Non è detto che altri presidenti latinoamericani non si associno al digiuno nella giornata di oggi, unendosi così ai cattolici dei loro paesi che hanno seguito l’appello di Papa Francesco. Ma potrebbero anche farlo privatamente, e non annunciarlo pubblicamente dando al loro gesto il peso di una politica di stato. Il presidente dell’Uruguay Mujica non ha parlato di digiuno ma ha speso parole impegnative a favore dell’iniziativa papale ed espressioni dure verso il minacciato intervento di Obama. “Ha infinite ragioni papa Francisco” ha detto Mujica. “E’ impossibile spegnere una guerra con più guerra… presuntamente giusta” ha aggiunto riecheggiando le parole del Papa argentino con cui ha già manifestato più di una coincidenza nel corso di questi mesi. Per poi argomentare la sua opposizione alla guerra: “Tutti i tentativi di imporre la democrazia occidentale a cannonate sono falliti lì in Asia Minore e nel mondo arabo, e hanno finanche finito col provocare grandi genocidi”. “L’unico bombardamento ammissibile in Siria è di latte in polvere, biscotti e alimenti, non armi” ha concluso il presidente socialista dell’Uruguay.

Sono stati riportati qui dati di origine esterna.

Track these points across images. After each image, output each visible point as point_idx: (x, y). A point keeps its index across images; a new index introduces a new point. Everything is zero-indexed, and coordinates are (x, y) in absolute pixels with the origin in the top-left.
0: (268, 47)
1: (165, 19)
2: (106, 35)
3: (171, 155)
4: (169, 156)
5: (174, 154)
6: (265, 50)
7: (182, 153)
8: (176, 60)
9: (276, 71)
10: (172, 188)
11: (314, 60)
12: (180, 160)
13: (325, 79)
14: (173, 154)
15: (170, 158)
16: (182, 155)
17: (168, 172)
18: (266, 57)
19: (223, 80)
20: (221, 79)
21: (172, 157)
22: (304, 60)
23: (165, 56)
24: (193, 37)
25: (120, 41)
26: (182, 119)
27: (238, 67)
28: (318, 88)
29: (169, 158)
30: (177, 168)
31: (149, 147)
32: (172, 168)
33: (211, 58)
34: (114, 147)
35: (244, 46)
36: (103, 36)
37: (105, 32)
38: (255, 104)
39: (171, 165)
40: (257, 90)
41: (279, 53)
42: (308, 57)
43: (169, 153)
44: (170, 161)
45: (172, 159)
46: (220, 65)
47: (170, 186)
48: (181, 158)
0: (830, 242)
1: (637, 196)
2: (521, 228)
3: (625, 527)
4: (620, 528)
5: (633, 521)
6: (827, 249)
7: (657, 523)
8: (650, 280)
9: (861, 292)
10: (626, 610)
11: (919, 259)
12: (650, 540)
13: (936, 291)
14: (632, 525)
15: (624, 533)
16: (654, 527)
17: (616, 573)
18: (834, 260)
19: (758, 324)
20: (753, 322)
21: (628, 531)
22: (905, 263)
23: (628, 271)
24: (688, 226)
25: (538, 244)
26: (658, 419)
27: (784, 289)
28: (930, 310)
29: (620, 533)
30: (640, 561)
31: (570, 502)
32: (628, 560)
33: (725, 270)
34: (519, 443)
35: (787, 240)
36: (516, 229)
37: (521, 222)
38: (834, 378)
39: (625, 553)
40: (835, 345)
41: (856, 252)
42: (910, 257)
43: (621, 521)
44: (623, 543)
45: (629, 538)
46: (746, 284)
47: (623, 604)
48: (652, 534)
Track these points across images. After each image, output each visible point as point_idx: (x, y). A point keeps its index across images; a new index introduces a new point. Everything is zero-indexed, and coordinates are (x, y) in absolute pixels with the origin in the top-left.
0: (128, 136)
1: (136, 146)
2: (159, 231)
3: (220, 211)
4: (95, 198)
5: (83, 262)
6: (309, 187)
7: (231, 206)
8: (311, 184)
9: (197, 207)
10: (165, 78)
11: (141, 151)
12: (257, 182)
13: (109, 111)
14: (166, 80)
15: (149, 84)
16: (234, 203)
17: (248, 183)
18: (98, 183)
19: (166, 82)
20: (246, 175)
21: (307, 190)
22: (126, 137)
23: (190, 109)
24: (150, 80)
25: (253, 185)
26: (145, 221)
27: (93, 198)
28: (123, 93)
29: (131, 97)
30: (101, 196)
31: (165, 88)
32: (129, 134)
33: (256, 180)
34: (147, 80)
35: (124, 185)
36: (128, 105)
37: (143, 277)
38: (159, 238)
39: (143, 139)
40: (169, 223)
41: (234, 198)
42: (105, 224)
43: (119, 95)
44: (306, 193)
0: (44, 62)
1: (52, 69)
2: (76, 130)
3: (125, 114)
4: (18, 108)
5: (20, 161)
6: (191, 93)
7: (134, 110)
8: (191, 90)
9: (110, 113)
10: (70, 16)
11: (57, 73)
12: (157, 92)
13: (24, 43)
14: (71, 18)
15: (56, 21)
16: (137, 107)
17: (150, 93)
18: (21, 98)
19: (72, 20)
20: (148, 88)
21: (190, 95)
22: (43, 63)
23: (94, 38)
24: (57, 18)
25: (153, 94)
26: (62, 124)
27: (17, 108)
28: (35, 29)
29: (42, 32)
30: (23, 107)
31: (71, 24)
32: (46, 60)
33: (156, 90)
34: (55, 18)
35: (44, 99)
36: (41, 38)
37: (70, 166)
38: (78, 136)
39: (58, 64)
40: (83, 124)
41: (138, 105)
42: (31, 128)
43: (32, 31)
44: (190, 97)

Anche la presidente dell’Argentina Cristina Kirchner si è richiamata esplicitamente all’appello del Papa suo connazionale per ripudiare “un intervento militare che sarebbe nefasto; non c’è niente di peggio della guerra” ha avvertito davanti ai presidenti del G-20 riuniti a san Pietroburgo senza comunque far cenno di voler digiunare.

Un’altra donna, un’altra presidente di peso, Dilma Rousseff, contrariata dallo spionaggio statunitense ai danni del Brasile, ha ribadito la posizione del suo governo contro l’intervento militare. L’ecuadoriano Rafael Correa si è schierato contro l’intervento armato, anche solo punitivo, come il presidente del Perù Ollanta Humala e il presidente cileno Sebastián Piñeira, quest’ultimo abbastanza vicino alle posizioni di Obama su altri temi di politica estera. Scontata l’opposizione del presidente del Nicaragua Daniel Ortega, come quella di Raúl Castro e del fratello Fidel che vede nell’azione bellica “un passo verso il genocidio del mondo arabo”. Un altro presidente centroamericano, l’honduregno Porfirio Lobo, già prossimo alle elezioni presidenziali del 24 novembre nel proprio paese, si è pronunciato contro l’intervento, così come il collega di El Salvador Mauricio Funes. In Costa Rica si conosce l’opinione del Premio Nobel per la pace, l’ex-presidente della Repubblica Óscar Arias, decisamente contrario alla guerra.

I blocchi regionali latinoamericani riflettono le posizioni, sin qui riferite, dei singoli paesi che vi aderiscono. Partendo dal nord del continente, l’ALBA, l’Alleanza bolivariana per l’America Latina e i Caraibi, ha denunciato con veemenza l’interventismo degli Stati Uniti in Siria; da registrare che tra gli 8 paesi che ne fanno parte ci sono anche Saint Vincent e Grenadine, lo stato insulare composto da circa 125 isole facenti parte delle Piccole Antille, e Antigua e Barbuda, di lingua inglese, che in questo caso non seguono le decisioni degli antichi protettori britannici. Il MERCOSUR ha espresso la sua opposizione all’intervento, come già il Segretario generale dell’ Organizzazione degli Stati Americani (OEA), il cileno José Miguel Insulza. Di peso la condanna preventiva ribadita dall’insieme dei paesi dell’America Latina riuniti nell’UNASUR, Unión de Naciones Suramericanas, reduci da un vertice in Surinam che tra le risoluzioni finali ha sigmatizzato un eventuale azione armata in Siria.

Più sfumata la posizione di Juan Manuel Santos a nome della Colombia, un paese che di conflitti interni se ne intende. Il presidente colombiano si è manifestato a favore di una punizione del regime di Damasco dopo un supplemento di indagine sull’uso di armi chimiche, più o meno come il Messico di Felipe Peña – spiato dall’amministrazione americana – che reclama un intervento militare “importante e urgente” qualora fosse dimostrato l’uso di armi chimiche. Apertamente a favore di un intervento militare i presidenti di Panama, Ricardo Martinelli, e quello del Guatemala generale Otto Pérez Molina il cui cancelliere, Fernando Carrera, ha dichiarato alla catena televisiva TeleSUR che il suo paese appoggia le posizioni degli Stati Uniti sulla Siria.